Monday, March 28, 2011
Farmers' Markets don't fit modern city codes
The farmers markets opening up everywhere around the country are part of a movement to strengthen local agriculture and local businesses on a shoestring, so towns become more ecologically and economically sustainable. Local government, however, has to catch up. Modern zoning codes have trouble categorizing the function of something that is both public and private, both temporary and permanent, with a shifting set of vendors who sell raw food like a grocery store and cooked food like a restaurant, and perhaps clothing and crafts, as well as occasional entertainment. Are musical buskers running a business or begging? Is a farmers' market an event or a food court? Is it a public service or a private enterprise? What sort of license does it need anyway?
It turns out that many of the inventive strategies for sustainability run afoul of the rigid building and zoning codes that structure towns into discrete properties and uses. Codes depend on separating land into lots and activities into categories of use. Ecological thinking however recognizes connections across categories rather than separations between them. Felix Guattari offered a famous example of the interdependent orchid and its bee, which evolved together, each taking advantage of the other by serving the other's needs.
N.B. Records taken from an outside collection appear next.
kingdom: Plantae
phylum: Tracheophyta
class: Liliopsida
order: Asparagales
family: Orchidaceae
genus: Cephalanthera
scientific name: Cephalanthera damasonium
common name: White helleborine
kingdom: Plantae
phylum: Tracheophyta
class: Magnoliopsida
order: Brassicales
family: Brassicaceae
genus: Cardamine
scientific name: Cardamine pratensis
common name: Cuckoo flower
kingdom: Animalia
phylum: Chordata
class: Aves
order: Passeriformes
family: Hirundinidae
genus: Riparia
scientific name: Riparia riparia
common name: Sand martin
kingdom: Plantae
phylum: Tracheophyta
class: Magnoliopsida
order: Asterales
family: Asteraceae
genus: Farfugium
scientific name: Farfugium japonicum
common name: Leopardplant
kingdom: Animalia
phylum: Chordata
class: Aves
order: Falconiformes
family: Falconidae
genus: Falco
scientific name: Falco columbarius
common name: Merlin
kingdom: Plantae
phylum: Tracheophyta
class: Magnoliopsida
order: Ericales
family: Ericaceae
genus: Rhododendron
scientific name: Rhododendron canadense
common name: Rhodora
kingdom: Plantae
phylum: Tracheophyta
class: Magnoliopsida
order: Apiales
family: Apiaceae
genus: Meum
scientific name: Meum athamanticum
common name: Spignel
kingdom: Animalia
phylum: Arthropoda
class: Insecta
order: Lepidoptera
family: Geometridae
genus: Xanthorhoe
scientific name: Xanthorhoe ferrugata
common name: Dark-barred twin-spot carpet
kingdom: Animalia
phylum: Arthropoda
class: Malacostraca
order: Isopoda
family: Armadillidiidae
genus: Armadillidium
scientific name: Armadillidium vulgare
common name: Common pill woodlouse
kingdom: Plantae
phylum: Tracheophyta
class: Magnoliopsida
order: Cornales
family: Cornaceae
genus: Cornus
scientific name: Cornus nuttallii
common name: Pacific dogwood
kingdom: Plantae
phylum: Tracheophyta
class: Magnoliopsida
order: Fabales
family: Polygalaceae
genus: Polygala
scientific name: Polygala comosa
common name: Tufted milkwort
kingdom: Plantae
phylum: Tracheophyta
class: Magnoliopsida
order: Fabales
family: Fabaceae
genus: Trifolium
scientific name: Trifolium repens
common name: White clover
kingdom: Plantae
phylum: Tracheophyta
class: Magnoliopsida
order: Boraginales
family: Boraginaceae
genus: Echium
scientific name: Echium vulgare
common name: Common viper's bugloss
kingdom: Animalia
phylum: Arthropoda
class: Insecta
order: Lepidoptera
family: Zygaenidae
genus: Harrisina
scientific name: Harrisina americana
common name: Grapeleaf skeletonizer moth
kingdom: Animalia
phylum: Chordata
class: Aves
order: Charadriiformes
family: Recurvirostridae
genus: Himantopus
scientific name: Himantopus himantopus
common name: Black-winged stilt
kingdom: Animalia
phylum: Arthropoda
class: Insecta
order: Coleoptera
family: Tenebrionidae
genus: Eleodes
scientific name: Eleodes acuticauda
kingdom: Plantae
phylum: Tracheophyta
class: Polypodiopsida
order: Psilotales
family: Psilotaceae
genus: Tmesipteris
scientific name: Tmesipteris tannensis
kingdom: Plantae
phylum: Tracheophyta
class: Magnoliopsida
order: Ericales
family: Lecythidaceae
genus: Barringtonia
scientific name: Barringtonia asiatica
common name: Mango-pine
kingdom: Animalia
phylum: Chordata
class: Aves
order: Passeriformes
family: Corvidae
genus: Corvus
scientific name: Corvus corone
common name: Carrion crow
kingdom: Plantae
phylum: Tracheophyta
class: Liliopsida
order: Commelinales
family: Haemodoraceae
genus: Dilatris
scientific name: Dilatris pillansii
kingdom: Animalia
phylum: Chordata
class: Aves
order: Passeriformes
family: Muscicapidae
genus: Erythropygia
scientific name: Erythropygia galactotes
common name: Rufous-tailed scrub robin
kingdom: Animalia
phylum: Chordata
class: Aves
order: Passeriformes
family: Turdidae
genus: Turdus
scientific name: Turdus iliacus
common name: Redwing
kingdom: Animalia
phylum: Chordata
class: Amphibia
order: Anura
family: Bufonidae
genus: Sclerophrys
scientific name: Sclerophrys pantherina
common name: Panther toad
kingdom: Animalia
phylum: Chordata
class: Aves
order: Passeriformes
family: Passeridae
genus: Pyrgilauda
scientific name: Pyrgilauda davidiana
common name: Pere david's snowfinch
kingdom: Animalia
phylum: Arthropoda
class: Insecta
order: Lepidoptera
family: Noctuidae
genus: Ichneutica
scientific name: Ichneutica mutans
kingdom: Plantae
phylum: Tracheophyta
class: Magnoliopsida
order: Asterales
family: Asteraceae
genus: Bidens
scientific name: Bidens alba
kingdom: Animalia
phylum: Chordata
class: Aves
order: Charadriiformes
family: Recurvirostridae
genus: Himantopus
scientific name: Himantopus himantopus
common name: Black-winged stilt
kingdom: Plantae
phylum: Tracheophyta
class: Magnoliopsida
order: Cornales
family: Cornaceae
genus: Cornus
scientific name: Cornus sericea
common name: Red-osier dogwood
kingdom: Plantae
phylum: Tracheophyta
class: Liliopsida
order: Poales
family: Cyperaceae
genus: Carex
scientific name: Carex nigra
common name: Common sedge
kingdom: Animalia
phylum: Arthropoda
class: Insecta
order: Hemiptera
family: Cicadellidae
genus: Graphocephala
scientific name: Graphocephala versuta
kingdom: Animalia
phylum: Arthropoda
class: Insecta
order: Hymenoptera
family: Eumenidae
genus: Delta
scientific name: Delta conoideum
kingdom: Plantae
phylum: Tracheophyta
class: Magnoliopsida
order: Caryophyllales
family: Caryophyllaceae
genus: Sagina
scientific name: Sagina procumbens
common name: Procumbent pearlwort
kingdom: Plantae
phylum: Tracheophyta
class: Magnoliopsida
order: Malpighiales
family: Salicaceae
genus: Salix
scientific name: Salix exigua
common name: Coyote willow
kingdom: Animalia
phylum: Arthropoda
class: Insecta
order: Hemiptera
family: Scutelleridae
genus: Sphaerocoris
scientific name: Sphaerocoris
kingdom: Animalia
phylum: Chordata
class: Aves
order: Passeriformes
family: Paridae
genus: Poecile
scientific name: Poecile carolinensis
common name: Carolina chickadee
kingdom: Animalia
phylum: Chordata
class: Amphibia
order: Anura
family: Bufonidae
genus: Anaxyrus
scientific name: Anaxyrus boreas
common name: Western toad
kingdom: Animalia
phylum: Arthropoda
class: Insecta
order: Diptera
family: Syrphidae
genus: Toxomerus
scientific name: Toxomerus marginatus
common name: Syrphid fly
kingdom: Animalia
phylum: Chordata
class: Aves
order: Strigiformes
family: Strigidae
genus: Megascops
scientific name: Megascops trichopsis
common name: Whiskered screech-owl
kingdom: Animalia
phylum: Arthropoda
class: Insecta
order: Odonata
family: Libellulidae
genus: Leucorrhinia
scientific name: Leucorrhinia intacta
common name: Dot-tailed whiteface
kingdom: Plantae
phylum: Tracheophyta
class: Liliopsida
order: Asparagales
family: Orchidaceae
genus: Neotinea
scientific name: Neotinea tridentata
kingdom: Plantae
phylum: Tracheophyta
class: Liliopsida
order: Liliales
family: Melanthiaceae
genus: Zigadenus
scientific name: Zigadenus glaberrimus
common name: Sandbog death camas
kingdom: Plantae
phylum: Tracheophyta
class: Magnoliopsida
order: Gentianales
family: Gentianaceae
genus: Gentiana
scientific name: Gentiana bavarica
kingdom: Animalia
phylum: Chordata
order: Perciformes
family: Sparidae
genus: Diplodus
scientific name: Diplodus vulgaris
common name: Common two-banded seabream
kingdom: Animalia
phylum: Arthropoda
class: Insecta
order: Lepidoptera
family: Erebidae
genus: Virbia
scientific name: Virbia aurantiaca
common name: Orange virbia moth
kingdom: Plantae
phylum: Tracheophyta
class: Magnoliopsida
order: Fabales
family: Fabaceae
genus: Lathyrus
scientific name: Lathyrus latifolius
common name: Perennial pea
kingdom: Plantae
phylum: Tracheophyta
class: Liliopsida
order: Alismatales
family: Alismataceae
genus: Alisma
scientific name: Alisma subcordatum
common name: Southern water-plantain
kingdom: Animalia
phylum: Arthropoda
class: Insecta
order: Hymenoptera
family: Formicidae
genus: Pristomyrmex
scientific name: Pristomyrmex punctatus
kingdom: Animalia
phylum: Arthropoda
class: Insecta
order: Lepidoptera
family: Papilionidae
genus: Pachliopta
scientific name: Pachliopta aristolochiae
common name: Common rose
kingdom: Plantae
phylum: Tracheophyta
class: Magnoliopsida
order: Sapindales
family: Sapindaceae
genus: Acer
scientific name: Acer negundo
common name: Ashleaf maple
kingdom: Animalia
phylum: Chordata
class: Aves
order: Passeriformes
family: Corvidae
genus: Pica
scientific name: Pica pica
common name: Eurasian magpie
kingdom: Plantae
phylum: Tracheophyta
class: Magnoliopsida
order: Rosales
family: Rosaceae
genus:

A bee feeds on nectar while carrying the orchid's pollen, so both benefit. The arrangement sounds a lot like Adam Smith's capitalism in which people create small businesses to support themselves by serving the needs of others so everyone's life improves through the efficiencies of specialization. The next leap is to include ecological health in economic calculations, so the ecosystem benefits as we support ourselves. A market supporting local, organic farms is a fine place to start.
So is a farmers market an example of pure conservative capitalism or eco-huggy liberalism? Perhaps "yes" is the best answer. Perhaps cities can figure out how to rethink codes so they can say yes to ecological innovation that depends on building relationships across categories. It beats the heck out of "no".